Cinta Tuan Arogan

Cinta Tuan Arogan
menanyakan keputusan


"yhaa aku sangat mencintainya. entah kenapa semua perlakuannya padaku selama ini tak bisa membuatku membencinnya. justru aku semakin jatuh dalam pesonanya hingga aku memberikan semua cintaku padanya sampai akhirnya nanti tuhan menjemputku membawaku ke sisi nya"


"tenanglah aku akan berusaha semampuku untuk mu"


ucap aldy sambil mengelus pucuk kepala ara.


tak dirasa perjalanan, aldy telah sampai di mansion rifqi. ara segera masuk ke mansion itu.


tak terasa hari sudah sore.


terlihat ara masih menonton tv di ruang tengah.


tak lama kemudian, rifqi sudah sampai. ia segera menghampiri ara yang sedang duduk di sofa itu. ara yang melihat rifqi pun beranjak berdiri. ia terlihat kesulitan berdiri karna perut buncit dan juga berat badannya yang bertambah.


rifqi membantu ara berdiri. ara mencium punggung tangan rifqi.


"mas aku pengen ngomong hal penting"


rifqi mengernyitkan dahinya.


"hal apa?"


"ayho kita ke kamar dulu" ajak ara.


merekapun masuk ke kamar. sesampainya dikamar, ara berkata.


"mau ngomong apa ?" tanya rifqi.


"mandi sono gih mas.. nanti ajha ngomongnya. kamu bau asem" ucap ara sambil mendorong punggung rifqi ke kamar mandi.


" iyha iyha aku mandi" jawabnya lalu menutup pintu kamar mandi.


semenjak kehamilan ara, rifqi memang jauh berbeda. sifatnya tak sekejam dulu. meskipun ara masih dibeban i pekerjaan rumah, tetapi menurutnya itu semua memang sudah kewajibannya sebagai istri yang baik. dan juga rifqi sekarang lebih banyak bicara. walaupun tidak pernah membuka suara terlebih dahulu, tetapi setidaknya rifqi menjawab hal yang seharusnya dijawab dengan jelas. bukan hanya sekedar 'hem, hmm"


tak lama kemudian, rifqi keluar dengan badan yang segar dan wangi. terlihat ara telah duduk bersila di atas ranjang. ara menepuk nepuk ranjang kamarnya.


pukpukpuk


"duduk sini mas" ucapnya pada rifqi.


tanpa ba bi bu, rifqi segera duduk di dekat ara.


"peluk dulu.. yang lamaaa" rengek ara.


"baiklah"


dengan malas rifqi merengkuh tubuh ara dalam pelukannya. ara menikmati pelukan itu dan juga menghirup dalam dalam aroma tubuh suaminya. karna ia yakin setelah ia mengatakan hal 'itu' nanti pasti sikap rifqi akan berubah padanya.


10 menit berlalu..


ara melepas pelukannya. ia mendongakkan kepalanya menatap rifqi.

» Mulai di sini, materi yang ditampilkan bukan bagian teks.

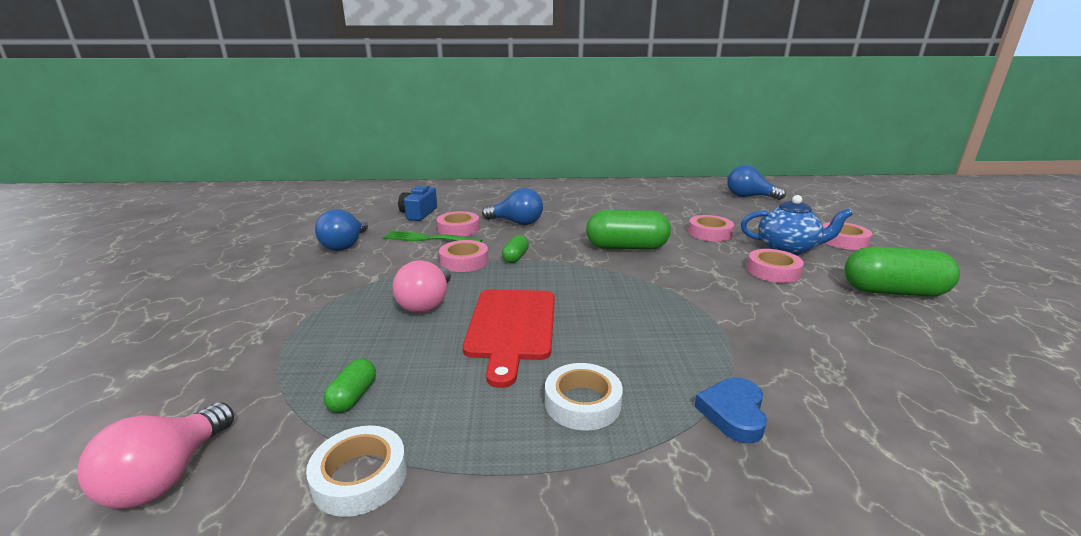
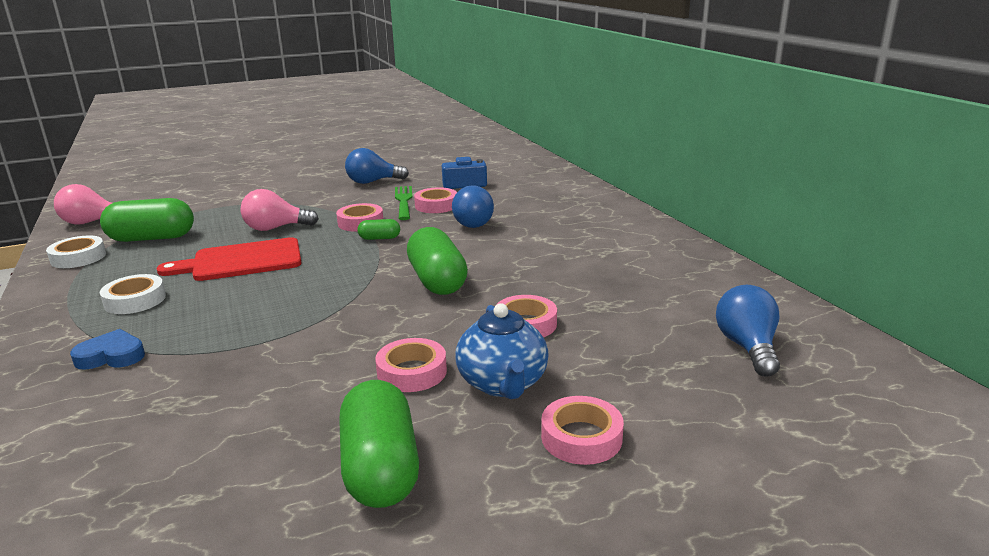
camera: 70 degrees right, 0 degrees up
(353, 397) = (152, 238): green capsule -> green capsule, size x2.07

"tapi janji kamu akan menjawabnya sekarang juga?" ucap ara sambil menyodorkan jari kelingkingnya pada rifqi.


rifqi pun menyambut jari kelingking ara dengan kelingkingnya.


"iyha janji"


"apa keputusanmu setelah anak ini lahir?" tanya ara to the point


" seperti perjanjian awal, tapi aku akan memberi keringanan sedikit. kita akan tetap bersama sampai anak ini berusia satu bulan, lalu setelah itu kau harus pergi bersamanya jauh dari sini tanpa membawa barang sedikitpun dan juga tidak boleh menuntut apapun padaku di suatu hari nanti"


"baiklah, lalu bagaimana jika aku lebih dulu pergi bersama anak ini, sebelum anak ini lahir?" tanyanya lagi.


" tidak boleh, bagaimanapun juga dia juga anakku. dia butuh azan dariku dan juga butuh status di akta kelahirannya"


"bagaimana jika aku pergi jauh meninggalkan kalian?"


"bukan masalah untukku, yang penting kita sudah berpisah secara hukum"


" apa kau bahagia jika aku pergi mas?"


"bukankah kau sudah tau jawabannya?"


"jika aku pergi, apa kau akan menyayangi anak ini?"


" ya, aku akan menyayanginya jika kau tak berada disisinya"


"apa kau akan menemaniku saat aku melahirkan nanti?"